▶ **Given instruction A**:
Please transcribe the Albert Luthuli biography from "On completing a" to "of Fort Hare.".
▶ **Given instruction B**:
Pick up the Albert Luthuli biography, not the listing, where it stops and extend it.
— Start of Source —
Inkosi Albert John Lutuli (commonly spelled Luthuli;[a] c. 1898 – 21 July 1967), also known by his Zulu name Mvumbi, was a South African teacher, activist, Nobel Peace Prize winner, and politician. Luthuli was elected president of the African National Congress (ANC) in 1952, at the time an umbrella organisation that led opposition to the white minority government in South Africa, and served until his accidental death. He was awarded the 1960 Nobel Peace Prize for his role in the non-violent struggle against apartheid. He was the first person of African heritage, to be awarded the Nobel Peace Prize. Luthuli was a lay preacher of the United Congregational Church of Southern Africa (UCCSA) based at its Groutville Congregational Church in Stanger, KwaZulu Natal, where Luthuli was laid to rest upon his passing in 1967.

Early life[edit]

Albert John Mvumbi Luthuli was born in Solusi Mission Station near Bulawayo, in southern Rhodesia, now Zimbabwe. While his date of birth remains unknown, he later calculated his year of birth to be 1898. His father, John Bunyan Lutuli, was the younger son of a tribal chief at Groutville in the Umvoti Mission Reserve near Stanger, Natal. He became a Christian missionary at the Seventh-Day Adventist Church and at the time of Albert's birth, was working as an interpreter among the Matabele of Rhodesia. His mother, Mtonya Gumede, spent part of her childhood in the household of Cetewayo kaMpande, the king of the Zulu Kingdom, but was mostly raised in Groutville. Albert was the couple's third child. Since no information is available about his siblings, it is assumed he was the only surviving child. Albert lost his father at the age of eight. Sometime between 1906 and 1908, he accompanied his mother to his ancestral home in Groutville. There he lived in the household of his uncle, Martin Lutuli, who had succeeded his grandfather as the tribal chief. In 1911, supported by his mother, who now worked as a washerwoman, Albert entered the local Congregationalist mission school. Here he studied until standard four. Living with his uncle, he also imbibed tribal traditions and values. In 1914, Albert was shifted to Ohlange Institute. It was a boarding school, run by Dr. John Dube, the founding President of the South African Native National Council and here he studied for two terms. On passing the year-end examination at Ohlange Institute, Albert was transferred to a Methodist institution at Edendale, located in the KwaZulu-Natal province to undergo a teachers' training course. He graduated from there in 1917. The third son of Seventh-day Adventist missionary John Bunyan Lutuli and Mtonya Gumede, Albert Lutuli was born near Bulawayo in what was then called Rhodesia (present day Zimbabwe), around 1898. His father died, and he and his mother returned to her ancestral home of Groutville in KwaDukuza (Stanger), Natal, South Africa. He stayed with his uncle, Martin Lutuli, who was at that time the elected chief of the Zulu Christians inhabiting the mission reserve area now covered by the Umzinyathi District Municipality. Lutuli attended the Adams College south of Durban.[2]

Teaching[edit]

On completing a teaching course at Edendale, near Pietermaritzburg, Lutuli accepted the post of principal and only teacher at a primary school in rural Blaauwbosch, Newcastle, Natal. Here Lutuli was confirmed in the Congregational Church and became a lay preacher. In 1920 he received a government bursary to attend a higher teachers' training course at Adams College, and subsequently joined the training college staff, teaching alongside Z. K. Mathews, who was then head of the Adams College High School. To provide financial support for his mother, he declined a scholarship to University of Fort Hare.
— End of Source —
— Start of Supplied material —
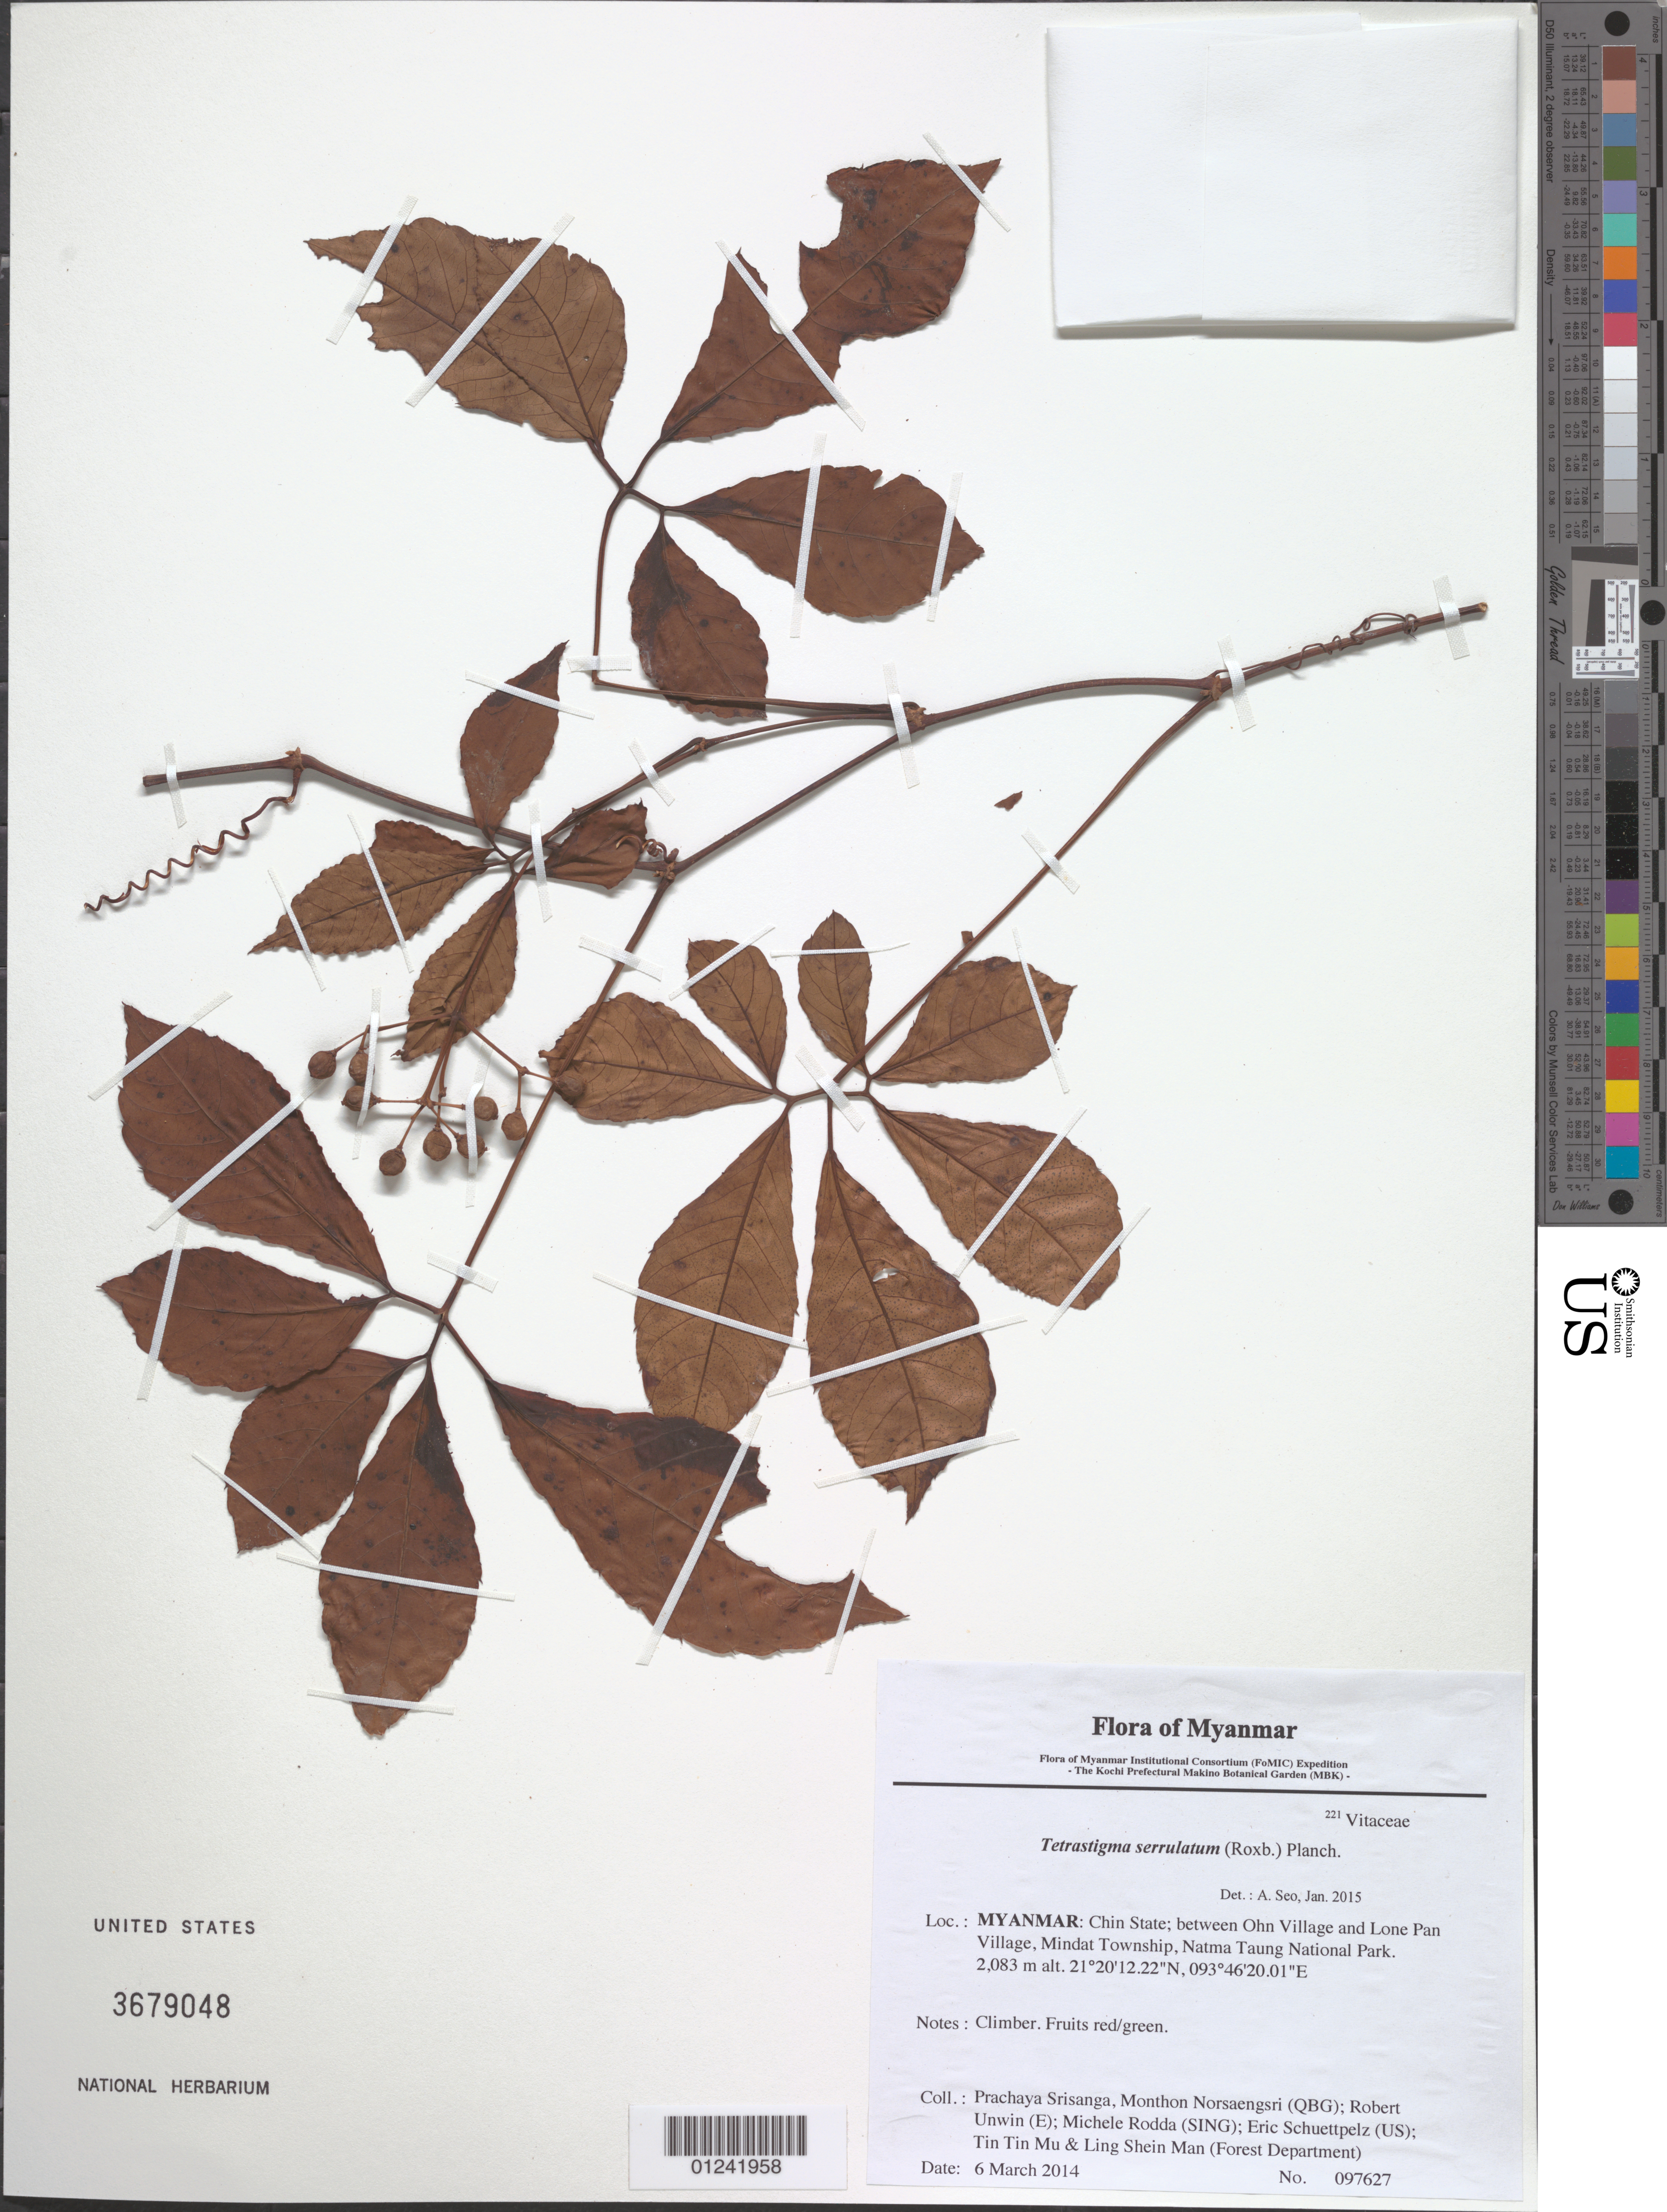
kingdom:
— End of Supplied material —
▶ **Expected output A**:
On completing a teaching course at Edendale, near Pietermaritzburg, Lutuli accepted the post of principal and only teacher at a primary school in rural Blaauwbosch, Newcastle, Natal. Here Lutuli was confirmed in the Congregational Church and became a lay preacher. In 1920 he received a government bursary to attend a higher teachers' training course at Adams College, and subsequently joined the training college staff, teaching alongside Z. K. Mathews, who was then head of the Adams College High School. To provide financial support for his mother, he declined a scholarship to University of Fort Hare.

▶ **Expected output B**:
In 1928 he became secretary of the African Teacher's Association and in 1933 its president. He was also active in missionary work.

Tribal chief[edit]

In 1933 the tribal elders asked Lutuli to become chief of the Zulu tribe in succession to his uncle. For two years he hesitated, but accepted the call in early 1936 and became a chieftain. He held this position until he was removed from his office by the Apartheid government in 1953. Their having done so notwithstanding, amongst his people he retained the use of the dignity "chief" as a pre-nominal style for the remainder of his life.

Anti-Apartheid activist[edit]

In 1936 the government disenfranchised the only black Africans who had voting rights at that time — those in Cape Province. In 1948 the Nationalist Party, which was in control of the government, adopted the policy of apartheid (apartness) and over the next decade the Pass Laws were tightened.

Prior to Luthuli's involvement with the African National Congress (ANC) Luthuli also had served on the executive committee of the Christian Council of South Africa. Luthuli was one of its delegates to an International Missionary Conference held in Madras, India, in 1938.

In 1944 Lutuli joined the African National Congress (ANC). In 1945 he was elected to the Committee of the KwaZulu Provincial Division of ANC and in 1951 to the presidency of the Division. The next year he joined with other ANC leaders in organizing nonviolent campaigns to defy discriminatory laws.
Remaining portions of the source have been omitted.